Dans la lignée de Terre de rêves, de L'Orme du Caucase, et peut-être plus encore du Gourmet solitaire, Taniguchi nous emmène dans le sillage d'un homme ordinaire. Quoique... Est-il si ordinaire que cela, cet homme marié, qui travaille, mais qui prend le temps de vivre, dont les déambulations quotidiennes vont à contre-courant du mode de vie des salary men qui fut un temps glorifié (car on voit bien aujourd'hui à travers les films de Kore-eda, par exemple, que ce mode de vie est loin d'être un modèle pour tous) ? Cet homme-là sait profiter d'un rien, regarder autour de lui, s'émerveiller d'une bagatelle.


Le seul défaut que j'ai trouvé à cet album, tout en poésie subtile de la vie ordinaire, c'est le style très classique de Taniguchi.

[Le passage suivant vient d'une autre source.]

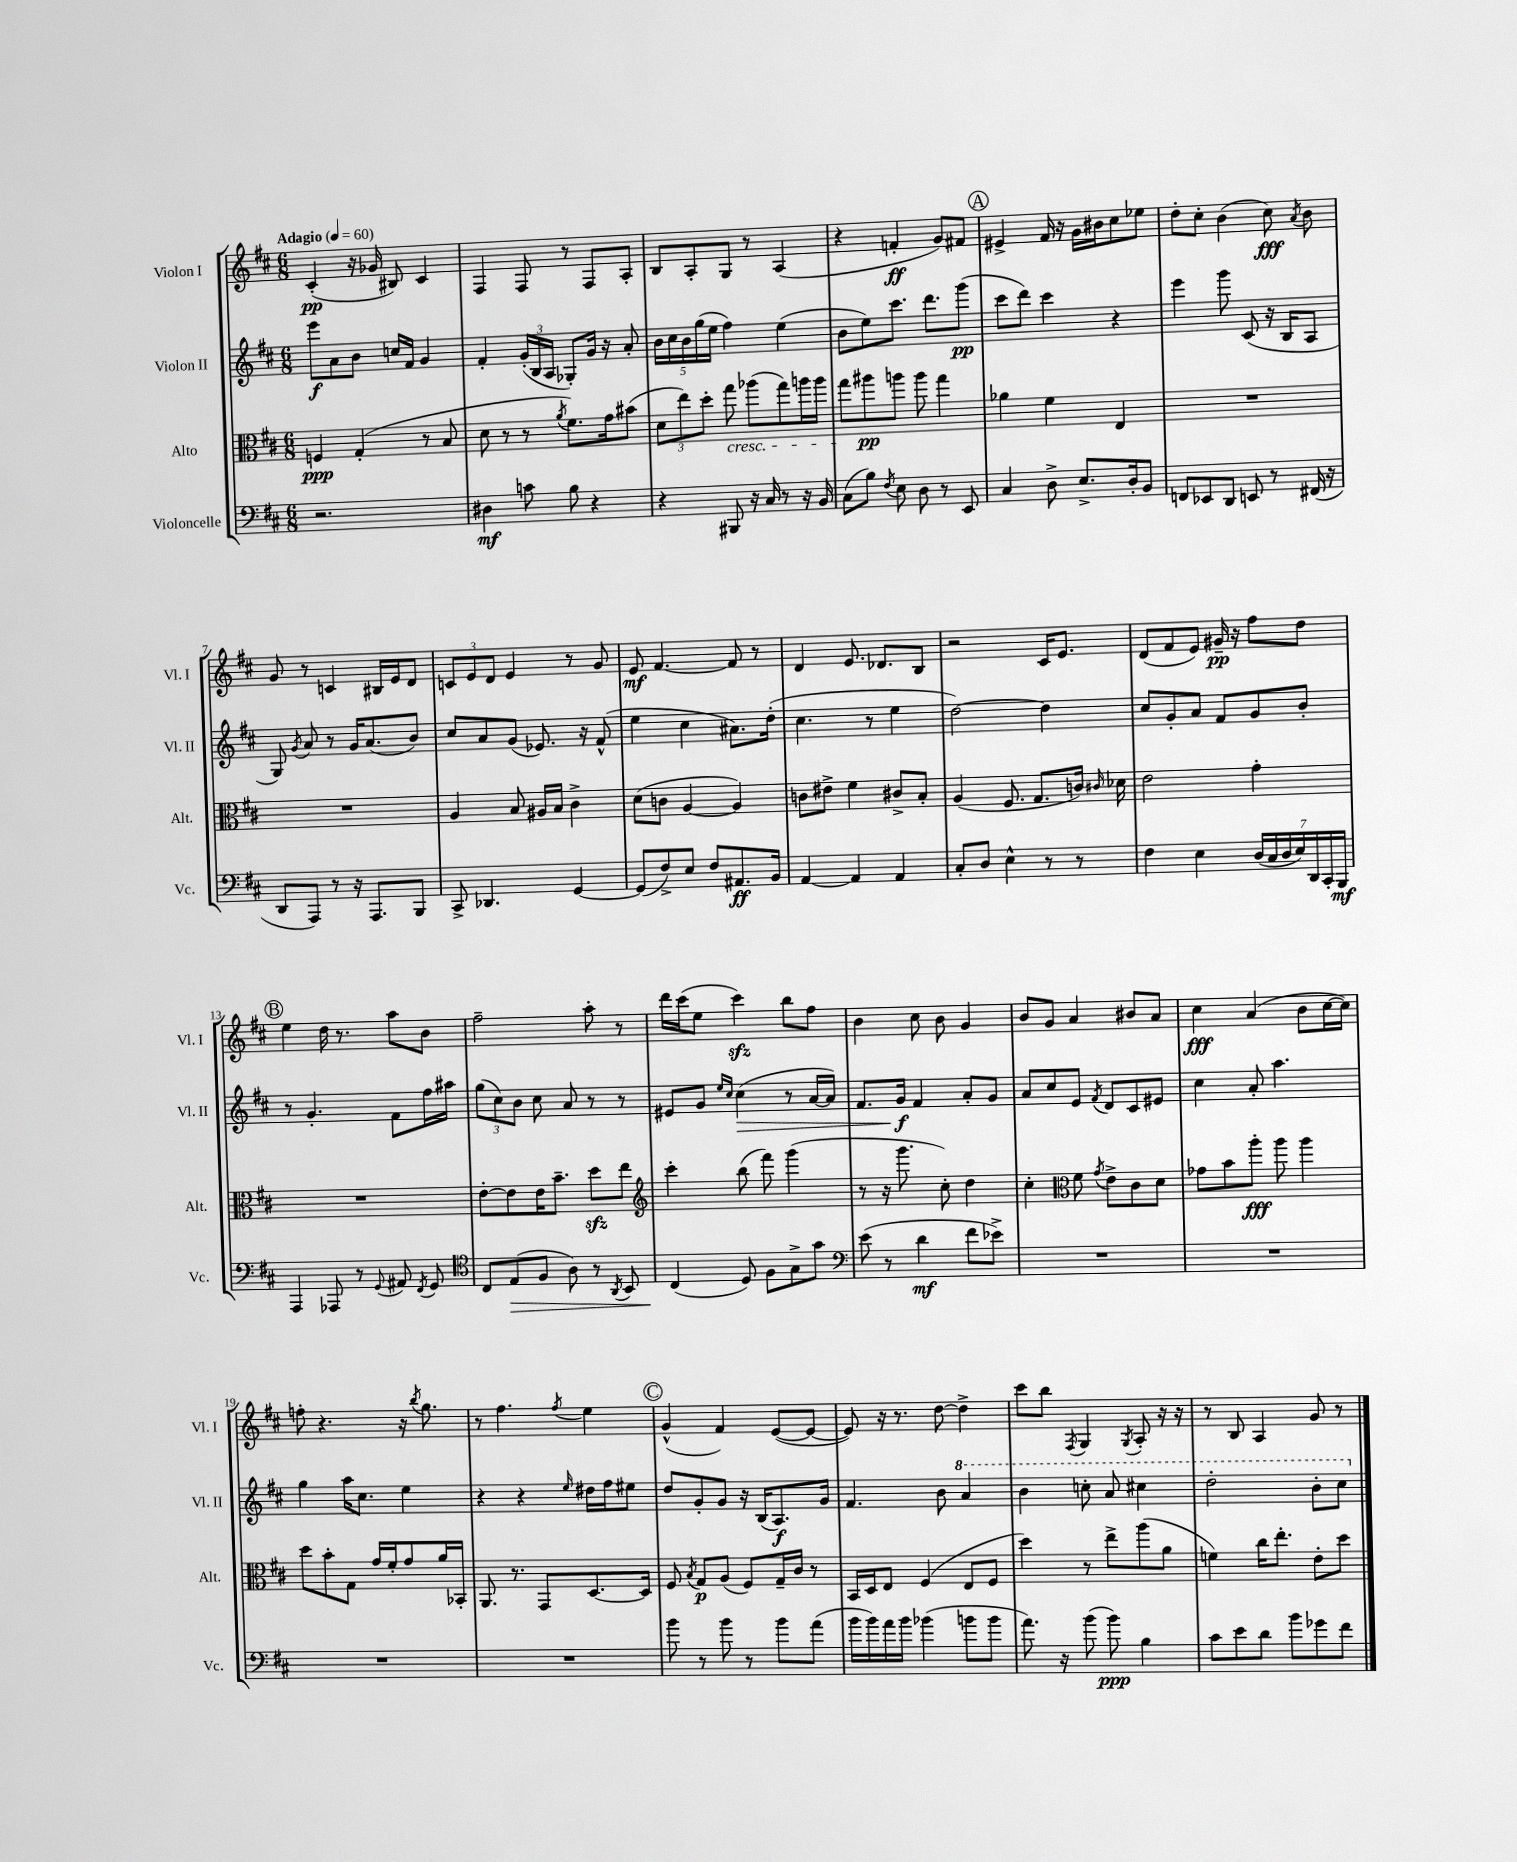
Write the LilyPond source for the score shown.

<<
\new StaffGroup <<
\new Staff = "s0" \with { instrumentName = "Violon I" shortInstrumentName = "Vl. I" } {
    \clef treble \key d \major \numericTimeSignature \time 6/8 \tempo "Adagio" 4 = 60
    \autoBeamOff cis'4-.\pp( r16 ges'16 bis8) cis'4 |
    fis4 fis8 r8 fis8[ a8]-. |
    b8[ a8-. g8] r8 a4( |
    r4 f'4-.\ff g'8[) fis'8] |
    \mark \markup { \circle "A" } eis'4-> fis'16 r16 g'16[ bis'16 cis''8 ees''8] |
    d''8[-. cis''8]-. b'4( cis''8\fff) \acciaccatura { a'8 } b'8 |
    g'8 r8 c'4 bis16[ e'16 d'8] |
    \tuplet 3/2 { c'8[ e'8 d'8] } e'4 r8 g'8 |
    e'8\mf fis'4.~ fis'8 r8 |
    d'4 e'8. des'8.[ b8] |
    r2 cis'16[ e'8.] |
    d'8[( fis'8 e'8]) gis'16--\pp r16 fis''8[ d''8] |
    \mark \markup { \circle "B" } e''4 d''16 r8. a''8[ b'8] |
    fis''2-- a''8-. r8 |
    d'''16[ cis'''16( e''8] cis'''4\sfz) b''8[ fis''8] |
    b'4 cis''8 b'8 g'4 |
    b'8[ g'8] a'4 bis'8[ a'8] |
    cis''4\fff a'4( b'8[ cis''16~ cis''16]) |
    f''8-. r4. r16 \acciaccatura { b''8 } g''8. |
    r8 fis''4. \acciaccatura { fis''8 } e''4 |
    \mark \markup { \circle "C" } g'4-^( fis'4) e'8[~( e'8]~ |
    e'8) r16 r8. d''8~ d''4-> |
    cis'''8[ b''8] \acciaccatura { fis8 } g4 \acciaccatura { g8 } a8-. r16 r16 |
    r8 b8 a4 g'8 r8 \bar "|." |
}
\new Staff = "s1" \with { instrumentName = "Violon II" shortInstrumentName = "Vl. II" } {
    \clef treble \key d \major \numericTimeSignature \time 6/8
    \autoBeamOff e'''8[\f a'8 b'8] c''16[ fis'16] g'4 |
    fis'4-. \tuplet 3/2 { g'16[-.( b16 a16] } ges8[-.) g'16] r16 a'8-. |
    \tuplet 5/4 { b'16[ cis''16 b'16 g''16( e''16] } fis''4) e''4( |
    b'8[ e''8) cis'''8.] d'''8.[ g'''8]\pp( |
    \mark \markup { \circle "A" } cis'''8[ d'''8]) cis'''4 r4 |
    e'''4 g'''8 cis'8( r16 b16[ a8] |
    g8) \acciaccatura { g'8 } a'8 r8 g'16[ a'8.( b'8]) |
    cis''8[ a'8 g'8]( ees'8.) r16 fis'8-^( |
    e''4 cis''4 ais'8.[) d''16]-.( |
    cis''4. r8 e''4 |
    d''2~) d''4 |
    cis''8[ g'8-. a'8] fis'8[ g'8 b'8]-. |
    \mark \markup { \circle "B" } r8 g'4.-. fis'8[ fis''16 ais''16] |
    \tuplet 3/2 { g''8[( cis''8) b'8] } cis''8 a'8 r8 r8 |
    eis'8[ g'8] \grace { e''16[ cis''16] } cis''4\>( r8 a'16[~ a'16]) |
    fis'8.[ g'16]\f\! fis'4 a'8[-. g'8] |
    a'8[ cis''8 e'8] \acciaccatura { fis'8 } d'8[ cis'8 eis'8] |
    cis''4 a'8-. a''4. |
    g''4 a''16[ cis''8.] e''4 |
    r4 r4 \grace { e''16 } dis''16[ fis''16 eis''8] |
    \mark \markup { \circle "C" } d''8[ g'8-. g'8] r16 b16[( a8.\f) g'16] |
    fis'4. b'8 \ottava #1 a''4 |
    b''4 c'''8-. a''8 cis'''4 |
    d'''2-. b''8[-. cis'''8] \ottava #0 \bar "|." |
}
\new Staff = "s2" \with { instrumentName = "Alto" shortInstrumentName = "Alt." } {
    \clef alto \key d \major \numericTimeSignature \time 6/8
    \autoBeamOff f4\ppp g4-.( r8 b8 |
    d'8 r8 r8 \acciaccatura { a'8 } fis'8.[) g'16 bis'8]( |
    \tuplet 3/2 { d'8[ e''8) d''8]-. } g''8\cresc aes''8[( g''8) a''16 a''16] |
    g''8[\! ais''8\pp a''8] a''8 g''4 |
    \mark \markup { \circle "A" } aes'4 fis'4 e4 |
    R2. |
    R2. |
    a4 b8 ais16[ b16] cis'4-> |
    d'8[( c'8] a4~ a4) |
    c'8[ eis'8]-> fis'4 cis'8[-> b8]-. |
    a4( fis8. g8.[ c'16]) \grace { cis'16 } des'16 |
    e'2 g'4-. |
    \mark \markup { \circle "B" } R2. |
    e'8[~-. e'8 e'16 b'8.]-- d''8[\sfz e''8] |
    \clef treble cis'''4-. b''8( fis'''8) g'''4( |
    r8 r16 g'''8. cis''8-.) d''4 |
    cis''4-. \clef alto fis'8 \acciaccatura { g'8 } e'8[-> cis'8 d'8] |
    ges'8[ b'8 a''8]-.\fff a''8 a''4 |
    d''8[ b'8-. g8] g'16[ fis'16-. g'8 a'16 bes,16]-. |
    a,8. r8. g,8[ d8.~ d16] |
    \mark \markup { \circle "C" } fis8 \acciaccatura { b8 } g8[\p a8]( fis8[) g16-- cis'16] r8 |
    b,16[ d16 e8] fis4( e8[ fis8] |
    d''4) r8 e''8[-> a''8( a'8] |
    f'4) cis''16[ e''8.]-. e'8[-. d''8] \bar "|." |
}
\new Staff = "s3" \with { instrumentName = "Violoncelle" shortInstrumentName = "Vc." } {
    \clef bass \key d \major \numericTimeSignature \time 6/8
    \autoBeamOff r2. |
    dis4\mf c'8 b8 r4 |
    r4 bis,,8 r16 cis16 r8 r16 b,16 |
    cis8[( b8]) \acciaccatura { fis8 } e8 d8 r8 e,8 |
    \mark \markup { \circle "A" } cis4 d8-> e8.[-> d16-. b,8] |
    f,8[ ees,8 d,8] e,8 r8 fis,16( r16 |
    d,8[ a,,8]) r8 r16 a,,8.[ b,,8] |
    cis,8-> des,4. g,4~ |
    g,8[( fis8->) e8] fis8[ ais,8.\ff b,16] |
    a,4~ a,4 a,4 |
    cis8[-. d8] e4-^ r8 r8 |
    fis4 e4 \tuplet 7/4 { d16[( cis16 d16 e16) d,16 cis,16-. b,,16]\mf } |
    \mark \markup { \circle "B" } a,,4 aes,,8 r8 \appoggiatura { g,8 } ais,8 \acciaccatura { fis,8 } g,8 |
    \clef tenor cis8[ e8\>( fis8] a8) r8 \acciaccatura { a,8 } b,8 |
    cis4\!( d8) fis8[ g8-> g'8] |
    \clef bass e'8( r8 d'4\mf fis'8[ ees'8]->) |
    R2. |
    R2. |
    R2. |
    R2. |
    \mark \markup { \circle "C" } b'8 r8 b'8 r8 b'8[ a'8]( |
    b'16[ b'16) a'16 b'16] bes'4( b'8[ b'8] |
    a'8.) r16 b'8( b'8\ppp) b4 |
    cis'8[ e'8 d'8] b'8[ ges'8 fis'8] \bar "|." |
}
>>
>>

Que ce soit dans son découpage, dans sa mise en page, dans son dessin très minutieux, dans l'utilisation du noir et blanc, tout est très lisse, trop lisse. J'aurais aimé voir Taniguchi sortir de sa zone de confort et se laisser aller, à l'image de son personnage. Bon, ce style, c'est aussi ce que beaucoup de lecteurs aiment chez lui et qui ne me plaît jamais tout à fait dans ses albums, mais j'ai fini par m'y habituer...


Revenons donc à notre personnage d'homme qui marche. le temps qu'il prend, il le met à profit pour regarder, littéralement, la vie autrement : ainsi la paire de lunettes cassée deviendra pour lui devient le moyen de voir ceux et ce qui l'entoure d'une façon complètement nouvelle. Il y a même quelque chose de transgressif dans la démarche de cet homme dont on ne sait quasiment rien, sinon qu'il vient de déménager et que lui et sa femme vont adopter le chien abandonné par les anciens propriétaires (car Taniguchi tient à rappeler de temps à autre de quelle façon les êtres humains traitent leurs animaux de compagnie). Non seulement il ne passe pas sa vie à courir, non seulement il marche au lieu de passer des heures au volant, non seulement il apprend à regarder, mais il peut aussi, sans crier gare, en rentrant de promenade, décider d'aller se baigner de nuit dans un piscine fermée au public - alors que les Japonais sont très stricts sur l'observance des lois, rappelons-le.


Baignade nocturne, coquillage trouvé dans le jardin et rendu à la mer, lunettes de bric et de broc, maison pour oiseau réparée, promenade tranquille sous une averse, promenade avec son chien pieds nus dans l'eau, rencontre cocasse avec une poule sur une palissade, course effrénée pour monter les escaliers d'un immeuble : notre personnage retrouve, dans ses déambulations et péripéties du quotidien, petit à petit, jour après jour, un petit brin d'enfance.